→ Required work:
1. According to the passage on internal alignment, what must all key players do with the formal alignment document before a project proceeds to strategy and execution?
2. Continue the passage on internal alignment, picking up after its final line, "Loop in other stakeholders."

→ Extract:
Have you ever spearheaded a major initiative at work, one that you knew to be rational and in line with company strategy, only to find your efforts unexpectedly derailed by an out-of-left-field dissenting opinion? Then you know first-hand the critical importance of internal alignment.

Absent internal alignment, the stakeholders invested in your project have nothing to go by except personal opinion. And when multiple stakeholders with competing interests and varying backgrounds, skill sets, and points of view are all operating from a place of personal opinion, you set a project up for failure—or at least serious delay.

Creating Alignment

All significant projects should begin with an alignment phase of work, culminating in a formal alignment document that all key players are required to sign off on before proceeding to strategy and execution.

This achieves two things. First, it gives all stakeholders a voice in the process, and if stakeholders feel heard and see their opinions reflected in the alignment document, they are more likely to stay in accordance down the road. Second, the alignment document itself serves as an irrefutable North Star to keep stakeholders on course and redirect them in cases of divergence.

Kick off with a no-holds-barred project team conversation.

Before you even think about putting a project plan in place, make a point of getting key tactical players in one room for a lengthy conversation around goals, frustrations, opportunities, vision, resources, challenges, and opportunities as they relate to the project at hand. Go into the meeting with well-thought-out, open-ended questions designed to get people talking. Give people room to speak honestly, and you’ll walk away with a sense of where stakeholders’ mindsets converge and where they are potentially in conflict.

Loop in other stakeholders.

→ Dataset records:
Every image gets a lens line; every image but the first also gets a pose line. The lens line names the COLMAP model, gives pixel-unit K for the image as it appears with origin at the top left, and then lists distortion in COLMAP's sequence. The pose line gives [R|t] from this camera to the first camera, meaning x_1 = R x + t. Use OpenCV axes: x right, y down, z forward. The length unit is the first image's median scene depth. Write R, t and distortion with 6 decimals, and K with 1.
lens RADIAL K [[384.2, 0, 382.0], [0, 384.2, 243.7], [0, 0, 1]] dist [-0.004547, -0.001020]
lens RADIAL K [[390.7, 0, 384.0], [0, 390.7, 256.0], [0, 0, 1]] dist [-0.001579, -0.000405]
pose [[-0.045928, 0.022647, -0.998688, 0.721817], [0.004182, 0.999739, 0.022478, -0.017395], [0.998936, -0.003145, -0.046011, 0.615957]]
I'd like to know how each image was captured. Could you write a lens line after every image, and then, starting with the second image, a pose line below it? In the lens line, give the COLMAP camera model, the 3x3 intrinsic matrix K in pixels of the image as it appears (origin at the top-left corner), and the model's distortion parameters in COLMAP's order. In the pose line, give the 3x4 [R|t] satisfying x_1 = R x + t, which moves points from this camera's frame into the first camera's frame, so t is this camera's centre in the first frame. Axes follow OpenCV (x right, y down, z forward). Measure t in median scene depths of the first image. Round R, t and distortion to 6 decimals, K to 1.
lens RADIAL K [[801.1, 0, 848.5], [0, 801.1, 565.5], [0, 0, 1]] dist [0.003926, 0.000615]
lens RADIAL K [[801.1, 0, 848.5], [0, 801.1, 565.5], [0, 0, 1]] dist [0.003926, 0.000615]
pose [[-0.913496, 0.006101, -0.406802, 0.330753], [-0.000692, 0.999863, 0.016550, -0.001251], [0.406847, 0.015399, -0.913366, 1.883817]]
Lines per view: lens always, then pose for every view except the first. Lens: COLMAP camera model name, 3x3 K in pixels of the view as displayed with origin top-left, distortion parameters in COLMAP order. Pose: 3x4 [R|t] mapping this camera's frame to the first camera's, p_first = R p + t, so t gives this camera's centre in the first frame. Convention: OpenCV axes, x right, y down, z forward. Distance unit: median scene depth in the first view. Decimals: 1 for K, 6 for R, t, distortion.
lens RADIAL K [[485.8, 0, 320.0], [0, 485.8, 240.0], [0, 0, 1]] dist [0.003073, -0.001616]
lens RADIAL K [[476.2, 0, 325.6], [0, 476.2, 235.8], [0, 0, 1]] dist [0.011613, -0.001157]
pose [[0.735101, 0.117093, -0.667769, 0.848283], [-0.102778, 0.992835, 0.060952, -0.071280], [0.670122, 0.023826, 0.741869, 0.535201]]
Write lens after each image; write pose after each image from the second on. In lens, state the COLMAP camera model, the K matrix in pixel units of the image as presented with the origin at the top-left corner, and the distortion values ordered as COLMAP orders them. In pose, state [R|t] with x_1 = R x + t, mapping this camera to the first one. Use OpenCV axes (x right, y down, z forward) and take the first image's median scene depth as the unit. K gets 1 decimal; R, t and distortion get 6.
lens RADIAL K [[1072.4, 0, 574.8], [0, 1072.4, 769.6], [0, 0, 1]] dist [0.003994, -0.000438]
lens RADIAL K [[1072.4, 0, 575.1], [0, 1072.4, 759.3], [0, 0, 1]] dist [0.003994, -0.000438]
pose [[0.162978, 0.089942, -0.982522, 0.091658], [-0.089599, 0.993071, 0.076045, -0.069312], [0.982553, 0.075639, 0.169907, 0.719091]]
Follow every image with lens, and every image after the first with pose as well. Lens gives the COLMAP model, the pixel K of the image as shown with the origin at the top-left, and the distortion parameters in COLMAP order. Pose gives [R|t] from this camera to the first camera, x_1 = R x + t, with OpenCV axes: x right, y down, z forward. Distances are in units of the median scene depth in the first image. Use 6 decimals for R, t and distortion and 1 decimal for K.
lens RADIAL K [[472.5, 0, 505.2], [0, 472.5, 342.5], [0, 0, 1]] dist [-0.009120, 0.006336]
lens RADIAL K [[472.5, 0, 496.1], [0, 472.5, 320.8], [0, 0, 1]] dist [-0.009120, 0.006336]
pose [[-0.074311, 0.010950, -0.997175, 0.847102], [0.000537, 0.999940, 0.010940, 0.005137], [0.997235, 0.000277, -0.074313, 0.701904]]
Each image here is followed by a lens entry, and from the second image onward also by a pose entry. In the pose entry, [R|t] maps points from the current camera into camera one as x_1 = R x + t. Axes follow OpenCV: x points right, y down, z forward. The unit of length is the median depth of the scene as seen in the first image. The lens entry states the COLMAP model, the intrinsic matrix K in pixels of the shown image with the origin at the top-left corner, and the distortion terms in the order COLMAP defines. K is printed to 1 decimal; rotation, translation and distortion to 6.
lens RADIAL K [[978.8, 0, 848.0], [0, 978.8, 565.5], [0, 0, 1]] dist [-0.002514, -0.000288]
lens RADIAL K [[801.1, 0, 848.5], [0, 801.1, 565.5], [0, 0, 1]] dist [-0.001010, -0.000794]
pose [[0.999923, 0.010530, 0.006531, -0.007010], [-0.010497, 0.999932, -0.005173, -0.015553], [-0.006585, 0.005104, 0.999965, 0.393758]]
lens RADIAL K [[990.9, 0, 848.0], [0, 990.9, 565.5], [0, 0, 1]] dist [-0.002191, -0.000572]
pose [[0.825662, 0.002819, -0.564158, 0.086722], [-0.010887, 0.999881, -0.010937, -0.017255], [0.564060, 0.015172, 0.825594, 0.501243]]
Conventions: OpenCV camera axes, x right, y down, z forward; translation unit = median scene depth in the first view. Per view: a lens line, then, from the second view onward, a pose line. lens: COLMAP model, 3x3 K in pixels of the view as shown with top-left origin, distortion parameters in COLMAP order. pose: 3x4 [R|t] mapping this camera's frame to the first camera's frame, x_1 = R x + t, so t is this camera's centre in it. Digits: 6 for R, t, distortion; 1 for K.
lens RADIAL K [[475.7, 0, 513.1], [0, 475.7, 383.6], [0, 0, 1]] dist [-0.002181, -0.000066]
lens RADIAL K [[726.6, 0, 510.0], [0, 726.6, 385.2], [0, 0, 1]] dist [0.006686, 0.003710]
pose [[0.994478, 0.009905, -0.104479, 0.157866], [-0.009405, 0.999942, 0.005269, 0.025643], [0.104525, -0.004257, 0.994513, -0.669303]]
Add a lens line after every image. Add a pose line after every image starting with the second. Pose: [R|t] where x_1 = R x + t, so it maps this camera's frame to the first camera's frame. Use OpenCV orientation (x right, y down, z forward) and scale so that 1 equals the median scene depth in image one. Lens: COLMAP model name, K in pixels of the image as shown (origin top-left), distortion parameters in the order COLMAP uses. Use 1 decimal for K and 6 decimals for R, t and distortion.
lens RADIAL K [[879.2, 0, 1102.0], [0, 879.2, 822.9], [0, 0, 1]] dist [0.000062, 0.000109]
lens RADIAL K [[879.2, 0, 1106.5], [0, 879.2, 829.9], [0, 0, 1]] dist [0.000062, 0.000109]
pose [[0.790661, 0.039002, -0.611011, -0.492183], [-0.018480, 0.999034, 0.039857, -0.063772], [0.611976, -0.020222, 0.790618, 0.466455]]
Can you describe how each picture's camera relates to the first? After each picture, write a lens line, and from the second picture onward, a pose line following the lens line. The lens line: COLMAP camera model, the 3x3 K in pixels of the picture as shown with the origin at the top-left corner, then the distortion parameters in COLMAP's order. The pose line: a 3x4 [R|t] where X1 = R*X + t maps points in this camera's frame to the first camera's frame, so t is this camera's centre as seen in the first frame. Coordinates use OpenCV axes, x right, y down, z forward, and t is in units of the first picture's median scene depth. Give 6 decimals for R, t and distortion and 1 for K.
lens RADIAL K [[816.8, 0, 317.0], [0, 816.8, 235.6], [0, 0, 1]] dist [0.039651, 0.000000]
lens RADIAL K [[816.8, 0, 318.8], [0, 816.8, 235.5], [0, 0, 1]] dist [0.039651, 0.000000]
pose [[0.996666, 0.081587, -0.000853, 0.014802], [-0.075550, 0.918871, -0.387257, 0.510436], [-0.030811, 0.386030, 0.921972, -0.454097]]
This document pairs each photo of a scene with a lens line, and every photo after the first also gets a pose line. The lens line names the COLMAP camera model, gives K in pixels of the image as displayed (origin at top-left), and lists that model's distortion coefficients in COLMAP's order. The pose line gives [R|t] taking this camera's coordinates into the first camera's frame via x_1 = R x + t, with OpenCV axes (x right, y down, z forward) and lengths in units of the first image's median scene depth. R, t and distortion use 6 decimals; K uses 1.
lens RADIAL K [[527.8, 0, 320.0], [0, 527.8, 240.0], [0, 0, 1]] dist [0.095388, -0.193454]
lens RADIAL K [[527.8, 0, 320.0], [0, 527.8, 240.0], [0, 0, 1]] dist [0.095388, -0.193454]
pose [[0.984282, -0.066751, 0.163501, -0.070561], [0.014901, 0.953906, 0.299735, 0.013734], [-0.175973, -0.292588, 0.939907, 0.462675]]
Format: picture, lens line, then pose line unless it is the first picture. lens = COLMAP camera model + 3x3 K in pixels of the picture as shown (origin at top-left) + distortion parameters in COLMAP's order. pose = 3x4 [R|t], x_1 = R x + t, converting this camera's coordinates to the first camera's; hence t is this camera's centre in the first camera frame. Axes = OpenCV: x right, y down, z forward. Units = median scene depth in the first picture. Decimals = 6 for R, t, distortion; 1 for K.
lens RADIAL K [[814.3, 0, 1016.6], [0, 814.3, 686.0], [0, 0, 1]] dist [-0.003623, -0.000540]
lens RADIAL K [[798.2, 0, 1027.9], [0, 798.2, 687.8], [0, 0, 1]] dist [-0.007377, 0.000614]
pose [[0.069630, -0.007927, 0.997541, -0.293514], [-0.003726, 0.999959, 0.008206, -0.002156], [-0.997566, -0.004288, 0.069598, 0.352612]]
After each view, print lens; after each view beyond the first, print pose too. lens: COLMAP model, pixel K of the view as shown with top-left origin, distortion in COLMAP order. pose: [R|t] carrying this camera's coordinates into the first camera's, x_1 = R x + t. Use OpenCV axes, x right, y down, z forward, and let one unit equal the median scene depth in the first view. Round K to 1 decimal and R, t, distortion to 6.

→ Responses by item number:
1. They are required to sign off on it.

2.
Following your project team meeting, consider conducting one-on-one or focus group interviews with representatives from any other stakeholder groups your project will ultimately need buy-in from (e.g., the board of directors, leadership team, staff, or member-consumers). Depending on the number of people you want to include, you could also opt to distribute an online survey for efficiency.

Create an alignment document.

Once you have gathered the opinions of key players and stakeholders, you will be in a place to extract consensus, which you should capture in an alignment brief. The components of an alignment brief vary from project to project, but generally speaking, a branding project alignment brief might include:

  • A description of the assignment or challenge
  • Project objectives
  • Brand positioning, organizing idea, and/or single message to convey
  • Audience profile and insights
  • Desired response or call to action
  • Key messages and/or themes
  • Voice and tone
  • A definition of success
  • Important dates

Developing an alignment document won’t positively guarantee perfect unanimity, but it is the single best way to mitigate our human impulse for discord. Because in the end, it’s hard to disagree with rational strategy.